Mieszkania na polskich osiedlach oprócz Ukraińców chętnie kupują też Niemcy i Brytyjczycy - wynika z najnowszych danych MSWiA.
Jak podkreśla Bartosz Turek, główny analityk HRE Investments, powołując się na dane resortu, Ukraińcy kupują u nas prawie dwa razy więcej mieszkań niż Niemcy. - Łącznie cudzoziemcy kupili 426,2 tys. mkw. mieszkań. To oznacza, że przeciętny lokal miał 60,5 mkw. Dla porównania -dane GUS pokazują, że przeciętne mieszkanie kupione w Polsce w 2017 roku (nowszych danych wciąż nie ma) miało 53,6 mkw.- wskazuje analityk.
Łakomy kąsek
- Podczas gdy w 2017 roku Ukraińcy kupili u nas 71,3 tys. mkw. mieszkań, to już rok później było to aż 110,4 tys. mkw. To oznacza wzrost o 55 proc. - szacuje Bartosz Turek. - Choć dane ministerstwa nie są tu w 100 proc. dokładne, to na ich podstawie można obliczyć, że w 2018 roku Ukraińcy kupili w Polsce około 2,3 - 2,4 tys. mieszkań o przeciętnej powierzchni ok. 45-50 mkw.
Dla porównania - Niemcy kupili w 2018 roku 64,3 tys. mkw. mieszkań. - To także oznacza bardzo dynamiczny, bo 60-proc. wzrost. W dużej mierze wynika on z transakcji przeprowadzanych przez firmy - wyjaśnia analityk HRE Investments. - Skala ich inwestycji wzrosła w ciągu roku prawie pięciokrotnie. Niemieckie firmy kupiły w Polsce 14 tys. mkw. w 2018 roku, podczas gdy rok wcześniej zadowoliły się zaledwie 2,6 tys. mkw. Bardzo prawdopodobne, że to dopiero początek trendu.
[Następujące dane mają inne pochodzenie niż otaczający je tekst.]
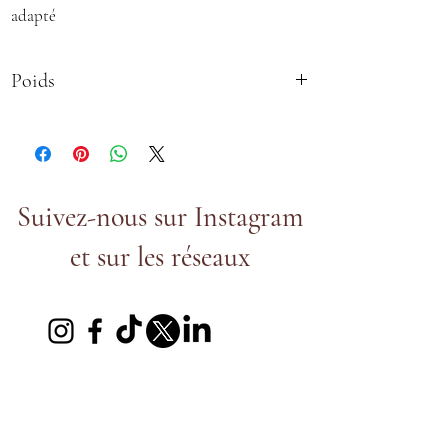
adapté
Poids
20-24g
Suivez-nous sur Instagram
et sur les réseaux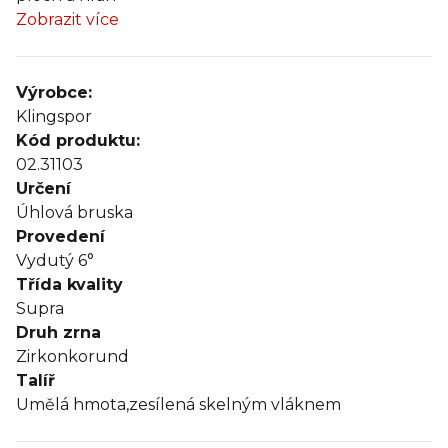
Zobrazit více
Výrobce:
Klingspor
Kód produktu:
02.31103
Určení
Úhlová bruska
Provedení
Vydutý 6°
Třída kvality
Supra
Druh zrna
Zirkonkorund
Talíř
Umělá hmota,zesílená skelným vláknem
Wszystko wskazuje bowiem na to, że rodzimy rynek mieszkań na wynajem stał się bardzo łakomym kąskiem dla zachodnich funduszy.
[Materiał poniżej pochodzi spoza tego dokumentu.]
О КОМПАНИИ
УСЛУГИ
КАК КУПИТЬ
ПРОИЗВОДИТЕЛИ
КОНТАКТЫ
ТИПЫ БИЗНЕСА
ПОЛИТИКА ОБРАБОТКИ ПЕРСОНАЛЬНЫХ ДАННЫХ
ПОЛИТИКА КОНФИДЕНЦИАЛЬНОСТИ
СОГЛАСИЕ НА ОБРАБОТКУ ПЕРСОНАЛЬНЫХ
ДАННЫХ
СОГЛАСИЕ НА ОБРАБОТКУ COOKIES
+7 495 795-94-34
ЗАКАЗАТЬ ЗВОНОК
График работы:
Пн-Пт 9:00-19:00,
Ciekawa sytuacja, jak mówi Bartosz Turek, rysuje się też na kolejnych miejscach w zestawieniu. - Tu warto zwrócić uwagę na Białorusinów i Francuzów, którzy od 2016 roku nieprzerwanie zwiększają skalę zakupów mieszkań w Polsce - mówi.- I choć wciąż kupują oni wyraźnie mniej niż Niemcy czy Ukraińcy, to niewykluczone, że już w przyszłym roku to Białorusini zajmą miejsce Brytyjczyków w gronie narodowości najchętniej kupujących mieszkania w Polsce.